It sounds smart and sustainable: combining fish and plant farming by using the fish’s waste water to feed the plants. The theory is great, but aquaponics proves to be rather unruly in practice. Wageningen research reveals it only pays in regions where both fish and vegetables are expensive.
© Aquaponics Philippines
Around the globe, there are approximately one thousand companies involved in aquaponics – the combination of fish farming and water-based agriculture. Half of those companies are making losses, says Roel Bosma of the Aquaculture and Fisheries group. He supervised a group of Wageningen students who worked on an assignment for the course Academic Consultancy Training (ACT). The question they worked to answer is one of a Dutch investor who asked how he could make his investments in fisheries and agriculture in the Philippines profitable.
The students performed a literature study and calculated the potential production and costs of the company’s system that produces freshwater fish, lettuce and tomatoes. The Filipino student within the six-person ACT group took it upon herself to research the local market. Their conclusion: the combined farming only has a chance of succeeding if the entrepreneur finds a good niche market for expensive fish and combines it with lettuce and tomato farming, as these vegetables are relatively expensive in the Philippines.
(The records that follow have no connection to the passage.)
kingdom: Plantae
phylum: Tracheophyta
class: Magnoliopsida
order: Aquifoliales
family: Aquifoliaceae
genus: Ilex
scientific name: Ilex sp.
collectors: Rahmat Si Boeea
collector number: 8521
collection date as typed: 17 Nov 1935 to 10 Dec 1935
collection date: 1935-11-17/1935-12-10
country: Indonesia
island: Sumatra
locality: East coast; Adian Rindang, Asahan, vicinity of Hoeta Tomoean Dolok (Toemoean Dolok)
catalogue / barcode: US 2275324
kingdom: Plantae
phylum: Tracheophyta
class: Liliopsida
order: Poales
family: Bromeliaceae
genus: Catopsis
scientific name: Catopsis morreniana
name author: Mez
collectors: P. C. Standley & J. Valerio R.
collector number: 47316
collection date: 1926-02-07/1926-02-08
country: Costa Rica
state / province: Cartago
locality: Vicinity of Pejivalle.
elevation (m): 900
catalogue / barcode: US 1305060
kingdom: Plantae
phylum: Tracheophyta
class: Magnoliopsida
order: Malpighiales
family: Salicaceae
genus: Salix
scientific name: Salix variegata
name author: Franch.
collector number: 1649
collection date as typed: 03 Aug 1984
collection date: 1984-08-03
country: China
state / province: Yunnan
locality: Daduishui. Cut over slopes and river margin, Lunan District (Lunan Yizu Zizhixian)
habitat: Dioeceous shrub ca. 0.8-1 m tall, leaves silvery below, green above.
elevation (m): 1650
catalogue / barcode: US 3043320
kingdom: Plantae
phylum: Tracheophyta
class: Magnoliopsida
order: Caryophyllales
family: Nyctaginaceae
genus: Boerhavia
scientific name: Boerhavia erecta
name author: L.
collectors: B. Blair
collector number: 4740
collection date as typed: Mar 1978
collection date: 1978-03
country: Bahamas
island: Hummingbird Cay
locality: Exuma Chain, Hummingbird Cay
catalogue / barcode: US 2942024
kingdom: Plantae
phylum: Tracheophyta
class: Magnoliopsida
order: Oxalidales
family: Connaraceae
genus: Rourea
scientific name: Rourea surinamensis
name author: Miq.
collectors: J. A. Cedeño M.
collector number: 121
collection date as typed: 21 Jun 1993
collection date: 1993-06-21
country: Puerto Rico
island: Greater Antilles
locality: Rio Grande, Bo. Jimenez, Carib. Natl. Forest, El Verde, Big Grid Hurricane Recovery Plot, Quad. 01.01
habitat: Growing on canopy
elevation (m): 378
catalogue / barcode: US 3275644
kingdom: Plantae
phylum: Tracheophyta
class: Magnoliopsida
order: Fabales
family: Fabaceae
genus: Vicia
Aquaponics is a huge hype at the moment, states Bosma, who compares it to the hype several years ago around a genus of jatropha that can be used for biofuel production. Within the frame of circular economy and recycling of materials, the idea of growing vegetables on water from a fish pond that is filled with nutrients is beautiful. But Bosma mitigates the expectations by reminding that if one does not keep an eye on the market prospects, it might become a financial disaster. Together with several students, he elaborated the ACT report into a scientific article that was published in Aquacultural Engineering.
‘A recent American study among two hundred aquaponics farms around the globe revealed that more than half of these companies are making losses. The business is not viable with tilapia or catfish, as those are much too cheap. One really needs to find a niche market for expensive fish, and that fish farming part should be in financial equilibrium’, Bosma explains. In Belgium and the Netherlands, one could try zander, burbot or jade perch. ‘Additionally, the vegetables should be fairly priced as well. The companies on Hawaii, where the hype originated, generally fair well, as the prices of vegetables are often high on islands.’
Aquaponics are not likely to be profitable in the Netherlands, says Bosma. ‘There have been three research projects in the Netherlands, and each one concluded that farming fish would be relatively too expensive. Besides, the Netherlands rarely have niche market possibilities for vegetables, as Dutch agriculturists will soon provide the niche market with much cheaper produce.’ Bosma adds that the environmental benefits that can be achieved here are limited, as recirculation of nutrients is already applied in aquaculture and agriculture.
But combination farming will also have a hard time in a country like Ethiopia. ‘The first choice is often tilapia, as its fry is readily available, but that encounters heavy competition from the frozen tilapia that the Chinese sell throughout most of Africa.’
The ACT group advises the investor in the Philippines to start out small and by farming catfish. ‘The small units are less vulnerable to storms and can be easily upscaled’, says Bosma. ‘Catfish is less susceptible to low oxygen levels, allowing the aquaponics farmer to gain experience. After a few years, the farmer could switch to a species with a good niche market, such as the jade perch or the local lobed river mullet. The farmer must also learn how to finetune the combination farming, as the nutrients from the fish rarely fully overlap with the requirements of the vegetables.’